Packer is saying here that Daniels’s forecast should have been comparable to contemporaneous estimates of the cost of the entire war and its long-term fallout. One fact to bear in mind, though, is that the forecast in question was for the emergency supplemental appropriation to pay for the Iraq invasion. Emergency supplemental appropriations are bills that provide spending in the case of an emergency that wasn’t covered in the regular budget. It is the nature of a supplemental appropriation that the funds are only supposed to cover the emergency up until the end of the fiscal year, at which point the costs would be part of the next year’s budget. Of course, this is how the Bush administration funded the Iraq and Afghanistan wars throughout their duration, which practice is rightly a subject of debate (Obama has pledged to end it) — but that’s a separate issue relating to Bush’s decisions. And it is also true that the proposed appropriations were for the execution of a war that would be finished before the end of the fiscal year — not an unreasonable assumption for a budget director, if it’s made clear that that’s not a worst-case scenario forecast. The question is whether it was deceptive of Daniels to provide an accurate forecast of the costs that would be incurred in the period covered by the supplemental appropriations.

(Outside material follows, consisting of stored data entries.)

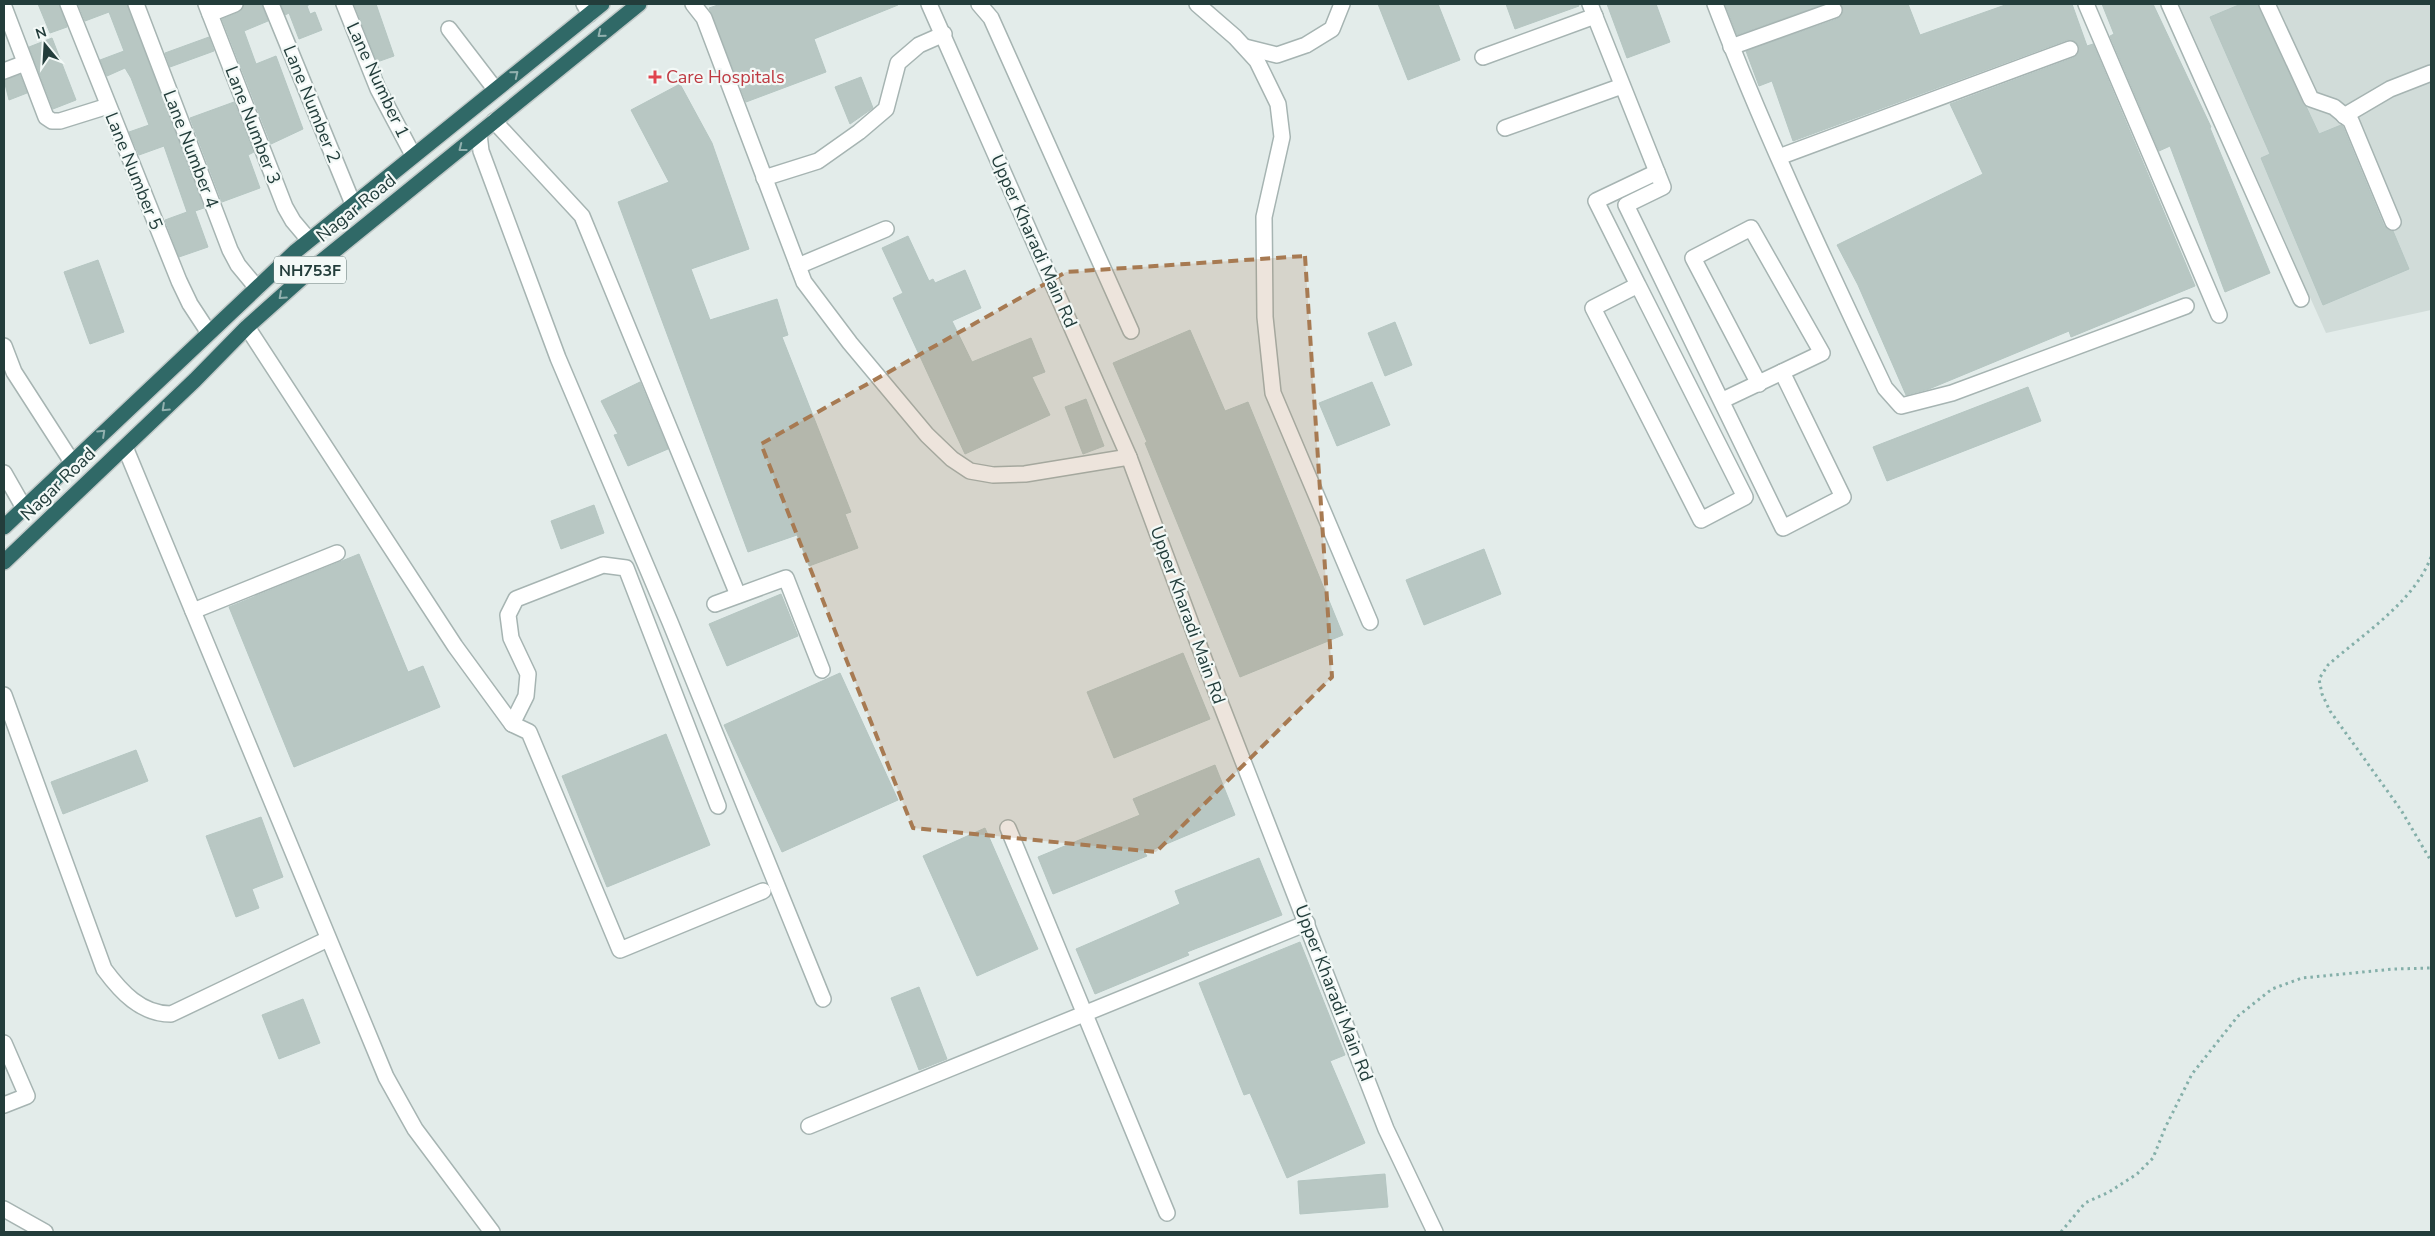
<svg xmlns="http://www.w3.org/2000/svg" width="2435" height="1236" font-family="'Nunito Sans',sans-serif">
  <rect width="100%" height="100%" fill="#e3ecea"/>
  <path fill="#d1dcd9" d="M2179 4H2431V310L2326 333Z"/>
  <g fill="#b8c7c3" stroke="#b5c6c2">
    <path d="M38 4H59L67 27 50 33Z"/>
    <path d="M78 4H127L204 208 195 211 208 247 179 257 165 220 187 212 164 146 139 155 129 132 149 125 131 78 125 68 107 76 100 60 124 51 109 12 85 21Z"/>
    <path d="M244 4H262L268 21 244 31 256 64 276 56 303 129 271 144 222 19 239 12Z"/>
    <path d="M281 4H310L307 6 310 14 315 12 322 30 299 39 289 13 285 15Z"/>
    <path d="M354 4H376L394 56 377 62Z"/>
    <path d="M721 4H898V5L814 39 826 72 746 102 709 8Z"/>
    <path d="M1378 4H1438L1460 60 1408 80Z"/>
    <path d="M1506 4H1578L1579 6 1515 29Z"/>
    <path d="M1607 4H1656L1670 42 1627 58Z"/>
    <path d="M1725 4H1824L1737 35Z"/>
    <path d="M1841 4H1908L1920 35 2008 4H2072L2087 46 2093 44 2195 286 2071 337 2069 331 1929 389 1906 395 1858 285 1837 245 1983 174 1950 104 2073 58 2077 55 2079 46 2076 42 2067 40 1793 141 1772 81 1759 86 1746 51 1837 19 1843 12Z"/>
    <path d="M2102 4H2153L2211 127 2210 128 2270 273 2225 292 2170 146 2159 151 2110 36 2114 34Z"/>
    <path d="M2241 4H2258L2319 134 2341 125 2343 127 2384 226 2393 231 2409 269 2323 305 2261 158 2270 154 2210 17Z"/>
    <path d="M209 37 214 51 170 67 165 53Z"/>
    <path d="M52 38 76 100 53 109 29 47Z"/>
    <path d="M20 75 27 93 9 100 4 80Z"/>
    <path d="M861 77 873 108 850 124 835 87Z"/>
    <path d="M680 84 712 143 749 249 691 269 710 320 777 299 788 335 782 337 851 512 845 514 858 548 809 566 797 535 748 552 618 202 669 182 631 110Z"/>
    <path d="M234 102 254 152 248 155 260 188 222 202 190 118Z"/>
    <path d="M908 236 929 281 933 279 935 283 965 270 981 308 952 321 972 362 1031 338 1045 372 1032 377 1050 415 965 454 893 298 903 293 882 248Z"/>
    <path d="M98 260 124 332 90 344 64 272Z"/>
    <path d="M1395 322 1412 365 1385 376 1368 333Z"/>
    <path d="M1190 330 1225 411 1248 402 1343 635 1240 677 1145 443 1147 442 1113 363Z"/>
    <path d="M640 382 668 449 628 466 614 435 618 434 601 401Z"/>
    <path d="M1372 382 1390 425 1337 446 1319 403Z"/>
    <path d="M2028 387 2041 421 1887 481 1873 447Z"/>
    <path d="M1086 399 1104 446 1083 454 1065 407Z"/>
    <path d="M594 505 604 533 561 549 551 521Z"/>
    <path d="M1484 549 1501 594 1424 625 1406 580Z"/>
    <path d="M359 554 408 672 423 666 440 707 294 767 229 607Z"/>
    <path d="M781 594 798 636 727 666 709 624Z"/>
    <path d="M1183 653 1210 719 1114 758 1087 692Z"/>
    <path d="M840 673 898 800 782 852 724 725Z"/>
    <path d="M666 734 710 845 607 887 562 776Z"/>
    <path d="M136 750 148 781 63 814 51 782Z"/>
    <path d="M1215 765 1235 815 1145 853 1147 856 1053 894 1038 857 1140 815 1133 799Z"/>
    <path d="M261 817 283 877 252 889 259 908 236 917 206 836Z"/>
    <path d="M985 828 1038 949 977 976 923 856Z"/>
    <path d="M1259 858 1282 915 1187 952 1189 955 1095 994 1076 949 1180 904 1175 891Z"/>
    <path d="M1300 942 1345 1055 1330 1061 1365 1143 1287 1178 1250 1093 1244 1095 1199 983Z"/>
    <path d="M919 987 947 1059 919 1070 891 998Z"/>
    <path d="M303 999 320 1043 279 1059 262 1015Z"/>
    <path d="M1385 1174 1388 1207 1300 1214 1298 1181Z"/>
  </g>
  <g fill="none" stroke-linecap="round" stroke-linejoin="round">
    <defs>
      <g id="minor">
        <path d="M68 4 179 281 190 304 209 333"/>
        <path d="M136 4 230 250 238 265 257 288"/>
        <path d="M206 4 285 207 293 221 309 240"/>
        <path d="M271 4 353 204"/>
        <path d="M344 4 378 89 413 155"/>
        <path d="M584 4 590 14"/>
        <path d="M693 4 704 18 804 282 850 343 927 435 952 459 970 471 993 475 1025 474 1129 457"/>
        <path d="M929 4 1129 457 1220 702 1386 1129 1435 1232"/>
        <path d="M979 4 991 18 1131 331"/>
        <path d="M1197 4 1235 37 1257 61 1278 104 1282 137 1264 217 1265 317 1273 393 1370 622"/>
        <path d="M1590 4 1663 187 1626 205 1783 528 1843 497 1782 372 1723 400"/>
        <path d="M1715 4C1765 135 1825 261 1885 388L1901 406 1952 393 2186 306"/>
        <path d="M2086 4 2219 315"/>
        <path d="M2169 4 2301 299"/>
        <path d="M2267 4 2311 99 2334 107 2351 121 2393 222"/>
        <path d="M4 7 46 117 52 121H60L108 106"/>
        <path d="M210 14 235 4"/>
        <path d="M449 29 495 89"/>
        <path d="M1245 47 1277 55 1306 45 1332 29 1342 4"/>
        <path d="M1731 47 1834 10"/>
        <path d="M1483 57 1595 16"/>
        <path d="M4 71 25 63"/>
        <path d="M2344 116 2390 89 2431 73"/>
        <path d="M494 121 582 216 738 595"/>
        <path d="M1505 128 1622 86"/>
        <path d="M479 134 481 151 558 358 670 622 823 999"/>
        <path d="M1779 157 2070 49"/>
        <path d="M764 178 818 161 859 132 886 109 898 63 919 45 944 34"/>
        <path d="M798 266 886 229"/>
        <path d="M1638 285 1745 497 1701 520 1593 308 1638 285 1596 201 1657 172"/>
        <path d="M247 327 455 646 512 724 529 732 620 950 763 891"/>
        <path d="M4 346 14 372 72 462"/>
        <path d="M1759 384 1693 258 1751 228 1822 353 1782 372"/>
        <path d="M125 447 386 1077 415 1129 492 1232"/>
        <path d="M4 473 24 508"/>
        <path d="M715 604 786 578 822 670"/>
        <path d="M193 611 337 553"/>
        <path d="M4 695 104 969C121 992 141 1014 171 1014L328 939"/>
        <path d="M512 724 526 696 528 674 511 638 508 615 516 599 603 565 626 568 718 806"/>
        <path d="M1008 828 1167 1213"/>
        <path d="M4 1043 27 1096 4 1105"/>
        <path d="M809 1126 1307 923"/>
        <path d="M4 1209 45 1232"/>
      </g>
      <g id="highway">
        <path d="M4 527 296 251 602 4"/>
        <path d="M4 562 195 380 247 327 312 269 639 4"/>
      </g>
    </defs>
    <use href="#minor" stroke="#a6b4b2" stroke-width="18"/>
    <use href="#highway" stroke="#c1c9c8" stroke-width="18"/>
    <g stroke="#84afa9" stroke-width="3" stroke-dasharray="2.5 4" stroke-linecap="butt">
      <path d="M2431 557C2414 602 2363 634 2328 665L2319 679 2322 694 2330 711 2401 810 2431 861"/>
      <path d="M2061 1232 2085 1203 2109 1192 2137 1174 2153 1158 2165 1128 2192 1074 2238 1016 2272 989 2302 978 2394 969 2431 968"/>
    </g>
    <use href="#minor" stroke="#fff" stroke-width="15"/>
    <use href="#highway" stroke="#306967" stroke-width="15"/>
  </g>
  <defs><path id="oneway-chevron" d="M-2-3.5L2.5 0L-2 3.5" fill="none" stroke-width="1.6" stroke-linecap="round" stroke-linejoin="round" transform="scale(1.25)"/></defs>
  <g stroke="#92b1af">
    <use href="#oneway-chevron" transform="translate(601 34) rotate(141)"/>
    <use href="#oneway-chevron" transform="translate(515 74) rotate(-39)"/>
    <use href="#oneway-chevron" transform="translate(462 148) rotate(142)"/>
    <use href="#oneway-chevron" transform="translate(282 296) rotate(138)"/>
    <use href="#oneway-chevron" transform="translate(165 408) rotate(137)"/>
    <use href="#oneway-chevron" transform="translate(102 433) rotate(-43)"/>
  </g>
  <path fill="#a77a52" fill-opacity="0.2" stroke="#a77a52" stroke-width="4" stroke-dasharray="10 6" stroke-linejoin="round" d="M1305 256 1332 677 1156 852 913 828 761 444 1066 272Z"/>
  <path fill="#e0444e" stroke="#f3f9f7" stroke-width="2" d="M652.5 69.5h5v5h5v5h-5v5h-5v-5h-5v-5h5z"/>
  <g text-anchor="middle" stroke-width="4.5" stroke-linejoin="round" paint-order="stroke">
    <rect fill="#f3f9f7" stroke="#617573" stroke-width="1" x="274" y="256.5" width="72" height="27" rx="4"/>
    <g font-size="16" font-weight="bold" fill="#233d3b">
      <text x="310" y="276">NH753F</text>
    </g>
    <g font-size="18" fill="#be3a42" stroke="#f3f9f7" text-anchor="start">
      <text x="666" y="83">Care Hospitals</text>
    </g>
    <g font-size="18" fill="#233d3b" stroke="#f3f9f7">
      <text transform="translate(378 80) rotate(65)" y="6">Lane Number 1</text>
      <text transform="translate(312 104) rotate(68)" y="6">Lane Number 2</text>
      <text transform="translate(253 125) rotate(69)" y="6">Lane Number 3</text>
      <text transform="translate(191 149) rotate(69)" y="6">Lane Number 4</text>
      <text transform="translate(134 171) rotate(68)" y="6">Lane Number 5</text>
      <text transform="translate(356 208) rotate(-39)" y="6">Nagar Road</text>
      <text transform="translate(1034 241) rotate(66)" y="6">Upper Kharadi Main Rd</text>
      <text transform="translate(58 484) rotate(-44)" y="6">Nagar Road</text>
      <text transform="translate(1188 615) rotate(70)" y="6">Upper Kharadi Main Rd</text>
      <text transform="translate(1334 993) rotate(69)" y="6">Upper Kharadi Main Rd</text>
    </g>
  </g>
  <rect width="2435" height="1236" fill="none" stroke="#233d3b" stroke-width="10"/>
  <g transform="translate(45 45) rotate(342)" stroke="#f3f9f7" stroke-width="4" paint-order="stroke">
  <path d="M0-4L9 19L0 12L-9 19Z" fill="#233d3b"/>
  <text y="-8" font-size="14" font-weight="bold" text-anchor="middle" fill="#233d3b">N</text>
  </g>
</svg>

The answer is that it clearly wasn’t. Take this New York Times lede. It’s clear that the reality of Daniels’s estimates was effectively related to the public (who, by the way, tend not even to know that there’s such a thing as the OMB, much less factor its projections into their view of proposed wars):
President Bush will ask Congress for $74.7 billion to pay for the war in Iraq, a senior administration official said tonight, but the money covers anticipated expenses for only the next six months. It does not cover any war expenses after the end of the current fiscal year, on Sept. 30, or the long-term costs of reconstruction.
Packer can argue that the Bush administration was irresponsible with its forecasts of the costs of the war in total, and that they should have seen the descent into chaos beforehand. And he can argue, if he wants, that Daniels should have been more proactive in warning of the potential costs of a war that wasn’t quickly resolved, and maybe even provided an extension of his projection into following budgetary periods, allowing for a range of differing military results. But to assert that Daniels intentionally provided a deceptively narrow projection and insinuate that he did so knowing it would lead to disaster, is, I think, way out of bounds.